#### [TASK STATEMENT]
Format the items below as a JSON list of strings, one string per line, and leave out the blank lines.

#### [INFORMATION SHOWN]
>> Begin

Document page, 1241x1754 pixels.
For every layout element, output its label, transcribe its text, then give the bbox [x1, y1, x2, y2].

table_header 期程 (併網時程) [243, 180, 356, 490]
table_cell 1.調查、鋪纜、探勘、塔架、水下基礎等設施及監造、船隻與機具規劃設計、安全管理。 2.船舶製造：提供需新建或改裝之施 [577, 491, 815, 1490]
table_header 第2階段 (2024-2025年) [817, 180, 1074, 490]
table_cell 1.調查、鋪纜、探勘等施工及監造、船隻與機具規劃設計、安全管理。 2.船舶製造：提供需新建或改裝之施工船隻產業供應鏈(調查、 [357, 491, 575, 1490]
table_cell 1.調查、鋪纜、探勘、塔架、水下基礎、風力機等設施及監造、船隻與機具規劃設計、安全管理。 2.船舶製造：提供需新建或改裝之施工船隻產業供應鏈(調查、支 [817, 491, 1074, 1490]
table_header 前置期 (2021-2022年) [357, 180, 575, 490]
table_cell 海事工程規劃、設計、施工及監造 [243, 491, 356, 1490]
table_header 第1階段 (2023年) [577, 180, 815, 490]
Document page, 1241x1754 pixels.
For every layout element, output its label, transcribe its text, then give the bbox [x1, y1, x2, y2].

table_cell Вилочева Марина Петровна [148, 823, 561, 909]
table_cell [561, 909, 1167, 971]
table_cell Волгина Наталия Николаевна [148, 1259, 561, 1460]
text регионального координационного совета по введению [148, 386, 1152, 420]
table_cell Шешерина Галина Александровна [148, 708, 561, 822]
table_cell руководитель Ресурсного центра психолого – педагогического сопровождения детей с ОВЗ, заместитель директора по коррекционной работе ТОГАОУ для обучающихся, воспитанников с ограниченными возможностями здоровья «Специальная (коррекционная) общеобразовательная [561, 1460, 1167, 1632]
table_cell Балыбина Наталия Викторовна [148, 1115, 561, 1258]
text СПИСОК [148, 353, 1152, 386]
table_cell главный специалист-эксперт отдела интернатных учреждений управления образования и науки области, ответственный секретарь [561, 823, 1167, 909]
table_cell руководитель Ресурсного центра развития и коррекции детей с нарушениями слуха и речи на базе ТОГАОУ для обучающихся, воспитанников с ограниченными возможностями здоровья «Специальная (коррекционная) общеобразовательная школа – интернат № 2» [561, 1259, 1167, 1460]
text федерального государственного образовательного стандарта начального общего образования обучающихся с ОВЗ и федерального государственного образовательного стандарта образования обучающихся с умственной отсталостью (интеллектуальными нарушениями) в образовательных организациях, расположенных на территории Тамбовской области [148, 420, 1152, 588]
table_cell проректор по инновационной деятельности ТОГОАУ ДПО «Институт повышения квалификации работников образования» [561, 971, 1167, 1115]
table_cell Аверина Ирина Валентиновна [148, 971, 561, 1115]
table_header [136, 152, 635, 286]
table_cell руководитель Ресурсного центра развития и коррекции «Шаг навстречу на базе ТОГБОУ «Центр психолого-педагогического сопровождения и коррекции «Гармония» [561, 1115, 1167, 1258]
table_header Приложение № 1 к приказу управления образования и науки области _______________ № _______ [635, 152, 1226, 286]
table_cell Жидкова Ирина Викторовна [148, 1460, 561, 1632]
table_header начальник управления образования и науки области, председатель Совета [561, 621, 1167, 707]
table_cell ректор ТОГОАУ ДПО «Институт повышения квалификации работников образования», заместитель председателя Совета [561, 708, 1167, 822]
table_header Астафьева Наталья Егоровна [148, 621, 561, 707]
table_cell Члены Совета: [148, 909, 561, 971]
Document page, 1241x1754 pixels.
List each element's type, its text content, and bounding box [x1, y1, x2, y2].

>> End

#### [EXERCISE SOLUTION]
[
  "Document page, 1241x1754 pixels.",
  "For every layout element, output its label, transcribe its text, then give the bbox [x1, y1, x2, y2].",
  "table_header 期程 (併網時程) [243, 180, 356, 490]",
  "table_cell 1.調查、鋪纜、探勘、塔架、水下基礎等設施及監造、船隻與機具規劃設計、安全管理。 2.船舶製造：提供需新建或改裝之施 [577, 491, 815, 1490]",
  "table_header 第2階段 (2024-2025年) [817, 180, 1074, 490]",
  "table_cell 1.調查、鋪纜、探勘等施工及監造、船隻與機具規劃設計、安全管理。 2.船舶製造：提供需新建或改裝之施工船隻產業供應鏈(調查、 [357, 491, 575, 1490]",
  "table_cell 1.調查、鋪纜、探勘、塔架、水下基礎、風力機等設施及監造、船隻與機具規劃設計、安全管理。 2.船舶製造：提供需新建或改裝之施工船隻產業供應鏈(調查、支 [817, 491, 1074, 1490]",
  "table_header 前置期 (2021-2022年) [357, 180, 575, 490]",
  "table_cell 海事工程規劃、設計、施工及監造 [243, 491, 356, 1490]",
  "table_header 第1階段 (2023年) [577, 180, 815, 490]",
  "Document page, 1241x1754 pixels.",
  "For every layout element, output its label, transcribe its text, then give the bbox [x1, y1, x2, y2].",
  "table_cell Вилочева Марина Петровна [148, 823, 561, 909]",
  "table_cell [561, 909, 1167, 971]",
  "table_cell Волгина Наталия Николаевна [148, 1259, 561, 1460]",
  "text регионального координационного совета по введению [148, 386, 1152, 420]",
  "table_cell Шешерина Галина Александровна [148, 708, 561, 822]",
  "table_cell руководитель Ресурсного центра психолого – педагогического сопровождения детей с ОВЗ, заместитель директора по коррекционной работе ТОГАОУ для обучающихся, воспитанников с ограниченными возможностями здоровья «Специальная (коррекционная) общеобразовательная [561, 1460, 1167, 1632]",
  "table_cell Балыбина Наталия Викторовна [148, 1115, 561, 1258]",
  "text СПИСОК [148, 353, 1152, 386]",
  "table_cell главный специалист-эксперт отдела интернатных учреждений управления образования и науки области, ответственный секретарь [561, 823, 1167, 909]",
  "table_cell руководитель Ресурсного центра развития и коррекции детей с нарушениями слуха и речи на базе ТОГАОУ для обучающихся, воспитанников с ограниченными возможностями здоровья «Специальная (коррекционная) общеобразовательная школа – интернат № 2» [561, 1259, 1167, 1460]",
  "text федерального государственного образовательного стандарта начального общего образования обучающихся с ОВЗ и федерального государственного образовательного стандарта образования обучающихся с умственной отсталостью (интеллектуальными нарушениями) в образовательных организациях, расположенных на территории Тамбовской области [148, 420, 1152, 588]",
  "table_cell проректор по инновационной деятельности ТОГОАУ ДПО «Институт повышения квалификации работников образования» [561, 971, 1167, 1115]",
  "table_cell Аверина Ирина Валентиновна [148, 971, 561, 1115]",
  "table_header [136, 152, 635, 286]",
  "table_cell руководитель Ресурсного центра развития и коррекции «Шаг навстречу на базе ТОГБОУ «Центр психолого-педагогического сопровождения и коррекции «Гармония» [561, 1115, 1167, 1258]",
  "table_header Приложение № 1 к приказу управления образования и науки области _______________ № _______ [635, 152, 1226, 286]",
  "table_cell Жидкова Ирина Викторовна [148, 1460, 561, 1632]",
  "table_header начальник управления образования и науки области, председатель Совета [561, 621, 1167, 707]",
  "table_cell ректор ТОГОАУ ДПО «Институт повышения квалификации работников образования», заместитель председателя Совета [561, 708, 1167, 822]",
  "table_header Астафьева Наталья Егоровна [148, 621, 561, 707]",
  "table_cell Члены Совета: [148, 909, 561, 971]",
  "Document page, 1241x1754 pixels.",
  "List each element's type, its text content, and bounding box [x1, y1, x2, y2]."
]